*** Begin section ***
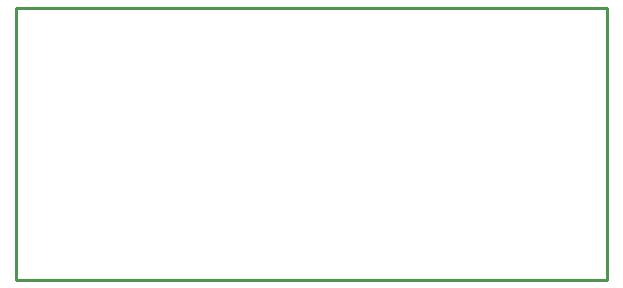
<source format=gbr>
%TF.GenerationSoftware,KiCad,Pcbnew,7.0.9-7.0.9~ubuntu22.04.1*%
%TF.CreationDate,2025-02-28T15:02:42+02:00*%
%TF.ProjectId,UEXT-3TO5V_Rev_A,55455854-2d33-4544-9f35-565f5265765f,A*%
%TF.SameCoordinates,PX68e7780PY76bb820*%
%TF.FileFunction,Profile,NP*%
%FSLAX46Y46*%
G04 Gerber Fmt 4.6, Leading zero omitted, Abs format (unit mm)*
G04 Created by KiCad (PCBNEW 7.0.9-7.0.9~ubuntu22.04.1) date 2025-02-28 15:02:42*
%MOMM*%
%LPD*%
G01*
G04 APERTURE LIST*
%TA.AperFunction,Profile*%
%ADD10C,0.254000*%
%TD*%
G04 APERTURE END LIST*
D10*
X0Y23000000D02*
X50000000Y23000000D01*
X50000000Y0D01*
X0Y0D01*
X0Y23000000D01*
M02*

</source>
*** End section ***
• _TASK PROMPT_: From the listing above, copy every line that includes the word "Profile".

• _ANSWER SPACE_:
%TF.FileFunction,Profile,NP*%
%TA.AperFunction,Profile*%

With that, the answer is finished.